■ **What you will do**:
Give back exactly the lines of the data below, starting with the line that has "<source format=gbr>" and going on through the line that has "X123325Y24839D01*".

Stored dataset items
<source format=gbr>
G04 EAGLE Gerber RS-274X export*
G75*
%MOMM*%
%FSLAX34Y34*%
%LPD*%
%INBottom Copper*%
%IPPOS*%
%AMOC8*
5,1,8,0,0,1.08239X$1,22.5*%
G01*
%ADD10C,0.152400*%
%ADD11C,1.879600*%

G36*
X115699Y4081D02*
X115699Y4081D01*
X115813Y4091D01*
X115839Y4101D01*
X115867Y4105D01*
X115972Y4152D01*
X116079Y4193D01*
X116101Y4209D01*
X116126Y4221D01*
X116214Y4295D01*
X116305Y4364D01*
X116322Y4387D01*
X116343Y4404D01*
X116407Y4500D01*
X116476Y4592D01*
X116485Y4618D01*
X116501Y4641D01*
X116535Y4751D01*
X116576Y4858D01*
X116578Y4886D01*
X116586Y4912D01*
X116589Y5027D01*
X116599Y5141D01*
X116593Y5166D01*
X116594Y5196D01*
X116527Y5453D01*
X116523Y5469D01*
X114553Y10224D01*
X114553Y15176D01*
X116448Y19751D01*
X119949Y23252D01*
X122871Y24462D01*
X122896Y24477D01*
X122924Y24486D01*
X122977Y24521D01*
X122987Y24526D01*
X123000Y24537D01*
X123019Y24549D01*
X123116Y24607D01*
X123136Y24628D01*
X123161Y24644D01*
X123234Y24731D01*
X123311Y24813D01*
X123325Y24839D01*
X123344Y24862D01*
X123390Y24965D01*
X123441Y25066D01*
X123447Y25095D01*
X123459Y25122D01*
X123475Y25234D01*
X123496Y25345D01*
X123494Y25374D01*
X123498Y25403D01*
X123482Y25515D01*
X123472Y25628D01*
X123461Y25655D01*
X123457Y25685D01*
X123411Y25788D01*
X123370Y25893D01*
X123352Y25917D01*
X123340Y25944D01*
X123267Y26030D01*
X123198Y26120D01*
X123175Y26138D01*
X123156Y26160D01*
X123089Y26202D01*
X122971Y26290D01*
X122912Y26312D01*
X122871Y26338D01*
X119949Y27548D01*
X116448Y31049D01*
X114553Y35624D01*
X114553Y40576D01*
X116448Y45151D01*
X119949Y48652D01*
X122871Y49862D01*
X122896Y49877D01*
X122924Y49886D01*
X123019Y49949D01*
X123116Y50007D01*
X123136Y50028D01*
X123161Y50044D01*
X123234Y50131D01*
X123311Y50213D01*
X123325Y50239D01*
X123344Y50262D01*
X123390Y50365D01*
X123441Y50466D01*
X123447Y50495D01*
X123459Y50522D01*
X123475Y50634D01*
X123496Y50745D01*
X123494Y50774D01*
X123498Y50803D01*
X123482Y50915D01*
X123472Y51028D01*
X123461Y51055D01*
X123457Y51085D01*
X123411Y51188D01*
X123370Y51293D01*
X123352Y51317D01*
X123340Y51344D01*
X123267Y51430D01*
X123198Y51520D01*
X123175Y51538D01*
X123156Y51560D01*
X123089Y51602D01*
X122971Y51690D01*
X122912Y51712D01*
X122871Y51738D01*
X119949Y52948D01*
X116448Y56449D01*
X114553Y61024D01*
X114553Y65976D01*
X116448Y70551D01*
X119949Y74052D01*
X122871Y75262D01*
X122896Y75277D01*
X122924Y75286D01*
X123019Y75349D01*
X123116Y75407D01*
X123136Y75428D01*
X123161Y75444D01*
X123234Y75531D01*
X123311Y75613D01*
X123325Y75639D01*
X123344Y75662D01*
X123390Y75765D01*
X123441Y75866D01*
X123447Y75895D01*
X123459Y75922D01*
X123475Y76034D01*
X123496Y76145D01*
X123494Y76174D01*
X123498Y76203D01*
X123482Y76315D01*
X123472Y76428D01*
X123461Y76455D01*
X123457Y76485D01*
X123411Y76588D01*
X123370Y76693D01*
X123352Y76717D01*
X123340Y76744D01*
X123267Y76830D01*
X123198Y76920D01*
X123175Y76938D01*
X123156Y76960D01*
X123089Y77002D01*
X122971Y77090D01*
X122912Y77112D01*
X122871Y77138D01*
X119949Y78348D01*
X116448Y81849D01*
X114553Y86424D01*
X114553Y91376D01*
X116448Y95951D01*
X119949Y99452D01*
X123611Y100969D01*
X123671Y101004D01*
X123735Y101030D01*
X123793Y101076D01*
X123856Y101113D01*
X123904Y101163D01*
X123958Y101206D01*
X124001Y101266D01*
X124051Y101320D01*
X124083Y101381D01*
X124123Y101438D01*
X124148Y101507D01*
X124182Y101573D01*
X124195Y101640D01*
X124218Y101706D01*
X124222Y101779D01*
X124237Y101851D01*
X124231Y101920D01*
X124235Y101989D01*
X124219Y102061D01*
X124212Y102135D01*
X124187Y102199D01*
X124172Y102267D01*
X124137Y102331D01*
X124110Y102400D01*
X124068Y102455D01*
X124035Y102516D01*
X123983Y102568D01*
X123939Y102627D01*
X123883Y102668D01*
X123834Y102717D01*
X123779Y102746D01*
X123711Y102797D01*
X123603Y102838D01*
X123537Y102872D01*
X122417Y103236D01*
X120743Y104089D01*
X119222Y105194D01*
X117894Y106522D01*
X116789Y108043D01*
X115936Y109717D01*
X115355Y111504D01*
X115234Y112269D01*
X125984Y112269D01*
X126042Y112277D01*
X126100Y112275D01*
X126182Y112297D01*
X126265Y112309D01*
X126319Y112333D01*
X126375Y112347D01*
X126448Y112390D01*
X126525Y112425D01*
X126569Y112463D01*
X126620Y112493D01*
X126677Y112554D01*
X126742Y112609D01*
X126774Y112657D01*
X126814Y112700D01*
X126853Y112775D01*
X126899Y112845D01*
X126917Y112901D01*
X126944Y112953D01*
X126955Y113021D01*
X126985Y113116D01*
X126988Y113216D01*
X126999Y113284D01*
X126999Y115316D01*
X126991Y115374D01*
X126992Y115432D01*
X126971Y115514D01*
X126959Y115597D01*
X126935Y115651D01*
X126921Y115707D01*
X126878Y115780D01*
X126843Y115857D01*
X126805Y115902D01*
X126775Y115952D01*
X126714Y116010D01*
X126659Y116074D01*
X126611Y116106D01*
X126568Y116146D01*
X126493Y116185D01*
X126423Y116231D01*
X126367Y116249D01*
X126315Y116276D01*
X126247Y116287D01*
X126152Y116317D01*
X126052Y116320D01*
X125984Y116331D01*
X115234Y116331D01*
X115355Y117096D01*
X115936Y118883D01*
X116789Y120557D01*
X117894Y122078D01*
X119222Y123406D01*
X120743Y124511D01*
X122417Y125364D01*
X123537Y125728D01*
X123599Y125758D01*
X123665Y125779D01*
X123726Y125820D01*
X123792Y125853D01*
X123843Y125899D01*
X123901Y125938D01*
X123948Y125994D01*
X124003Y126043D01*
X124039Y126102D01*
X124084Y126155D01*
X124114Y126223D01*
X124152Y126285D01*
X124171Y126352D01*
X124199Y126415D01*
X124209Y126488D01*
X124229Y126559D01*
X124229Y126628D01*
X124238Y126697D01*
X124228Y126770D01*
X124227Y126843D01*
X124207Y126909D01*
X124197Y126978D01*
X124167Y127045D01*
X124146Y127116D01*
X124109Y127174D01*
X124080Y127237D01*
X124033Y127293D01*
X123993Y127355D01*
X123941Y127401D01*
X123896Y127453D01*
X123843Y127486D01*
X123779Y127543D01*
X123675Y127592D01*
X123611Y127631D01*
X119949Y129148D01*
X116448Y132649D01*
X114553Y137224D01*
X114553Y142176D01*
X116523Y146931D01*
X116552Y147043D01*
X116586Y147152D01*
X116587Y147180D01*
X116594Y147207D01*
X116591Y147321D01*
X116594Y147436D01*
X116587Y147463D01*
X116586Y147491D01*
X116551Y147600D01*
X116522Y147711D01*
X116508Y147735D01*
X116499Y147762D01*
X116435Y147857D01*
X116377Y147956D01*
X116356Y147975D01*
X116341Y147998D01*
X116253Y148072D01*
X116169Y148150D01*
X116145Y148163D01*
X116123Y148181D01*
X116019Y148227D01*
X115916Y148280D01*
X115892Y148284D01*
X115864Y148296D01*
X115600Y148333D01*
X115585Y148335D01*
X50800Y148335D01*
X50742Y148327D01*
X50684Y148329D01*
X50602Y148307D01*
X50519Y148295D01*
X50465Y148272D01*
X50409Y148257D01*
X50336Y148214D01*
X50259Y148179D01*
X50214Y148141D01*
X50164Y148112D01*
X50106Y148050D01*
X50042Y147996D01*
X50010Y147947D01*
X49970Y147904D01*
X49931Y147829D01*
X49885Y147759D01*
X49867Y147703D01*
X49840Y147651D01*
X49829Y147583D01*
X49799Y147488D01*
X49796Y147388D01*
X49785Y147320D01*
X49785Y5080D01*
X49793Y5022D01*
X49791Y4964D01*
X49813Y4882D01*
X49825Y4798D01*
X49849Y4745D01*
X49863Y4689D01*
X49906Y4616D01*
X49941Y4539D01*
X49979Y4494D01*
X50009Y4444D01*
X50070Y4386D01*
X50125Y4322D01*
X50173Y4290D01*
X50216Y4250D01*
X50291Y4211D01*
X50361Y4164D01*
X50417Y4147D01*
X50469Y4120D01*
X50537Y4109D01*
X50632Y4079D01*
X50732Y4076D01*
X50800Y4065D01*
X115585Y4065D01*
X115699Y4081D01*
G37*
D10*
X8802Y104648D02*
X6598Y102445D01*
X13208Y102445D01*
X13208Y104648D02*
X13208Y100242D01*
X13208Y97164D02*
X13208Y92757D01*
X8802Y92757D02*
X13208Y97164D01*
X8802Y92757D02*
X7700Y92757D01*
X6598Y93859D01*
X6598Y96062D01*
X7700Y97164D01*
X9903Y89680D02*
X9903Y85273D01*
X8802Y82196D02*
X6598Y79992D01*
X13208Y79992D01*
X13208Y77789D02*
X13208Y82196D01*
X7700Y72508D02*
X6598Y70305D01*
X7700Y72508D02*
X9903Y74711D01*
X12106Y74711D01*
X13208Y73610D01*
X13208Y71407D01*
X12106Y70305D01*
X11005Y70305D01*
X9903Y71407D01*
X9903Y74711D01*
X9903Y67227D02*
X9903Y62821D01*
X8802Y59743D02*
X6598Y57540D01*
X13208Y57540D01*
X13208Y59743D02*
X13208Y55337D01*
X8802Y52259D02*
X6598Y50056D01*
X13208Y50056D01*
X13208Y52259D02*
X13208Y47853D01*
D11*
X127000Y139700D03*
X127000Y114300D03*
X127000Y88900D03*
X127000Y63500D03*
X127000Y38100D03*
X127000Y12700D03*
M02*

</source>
* * *
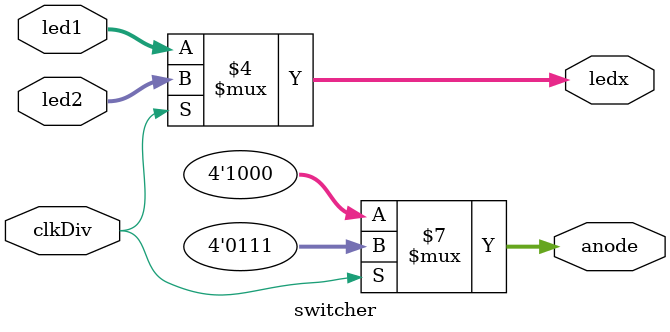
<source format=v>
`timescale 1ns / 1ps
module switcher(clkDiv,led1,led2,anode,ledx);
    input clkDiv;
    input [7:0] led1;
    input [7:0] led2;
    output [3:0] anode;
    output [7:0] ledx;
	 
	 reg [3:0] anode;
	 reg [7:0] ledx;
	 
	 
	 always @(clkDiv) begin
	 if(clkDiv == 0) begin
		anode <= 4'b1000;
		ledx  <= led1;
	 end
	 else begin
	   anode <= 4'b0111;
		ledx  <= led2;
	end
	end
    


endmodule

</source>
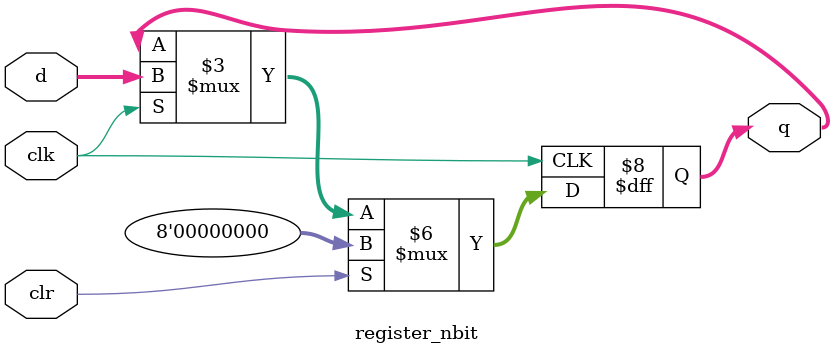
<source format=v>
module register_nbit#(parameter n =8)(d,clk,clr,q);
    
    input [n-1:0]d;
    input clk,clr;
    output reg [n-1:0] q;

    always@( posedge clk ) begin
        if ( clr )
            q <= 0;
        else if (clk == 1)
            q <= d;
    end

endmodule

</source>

■ **Task solution**:
<source format=gbr>
G04 EAGLE Gerber RS-274X export*
G75*
%MOMM*%
%FSLAX34Y34*%
%LPD*%
%INBottom Copper*%
%IPPOS*%
%AMOC8*
5,1,8,0,0,1.08239X$1,22.5*%
G01*
%ADD10C,0.152400*%
%ADD11C,1.879600*%

G36*
X115699Y4081D02*
X115699Y4081D01*
X115813Y4091D01*
X115839Y4101D01*
X115867Y4105D01*
X115972Y4152D01*
X116079Y4193D01*
X116101Y4209D01*
X116126Y4221D01*
X116214Y4295D01*
X116305Y4364D01*
X116322Y4387D01*
X116343Y4404D01*
X116407Y4500D01*
X116476Y4592D01*
X116485Y4618D01*
X116501Y4641D01*
X116535Y4751D01*
X116576Y4858D01*
X116578Y4886D01*
X116586Y4912D01*
X116589Y5027D01*
X116599Y5141D01*
X116593Y5166D01*
X116594Y5196D01*
X116527Y5453D01*
X116523Y5469D01*
X114553Y10224D01*
X114553Y15176D01*
X116448Y19751D01*
X119949Y23252D01*
X122871Y24462D01*
X122896Y24477D01*
X122924Y24486D01*
X122977Y24521D01*
X122987Y24526D01*
X123000Y24537D01*
X123019Y24549D01*
X123116Y24607D01*
X123136Y24628D01*
X123161Y24644D01*
X123234Y24731D01*
X123311Y24813D01*
X123325Y24839D01*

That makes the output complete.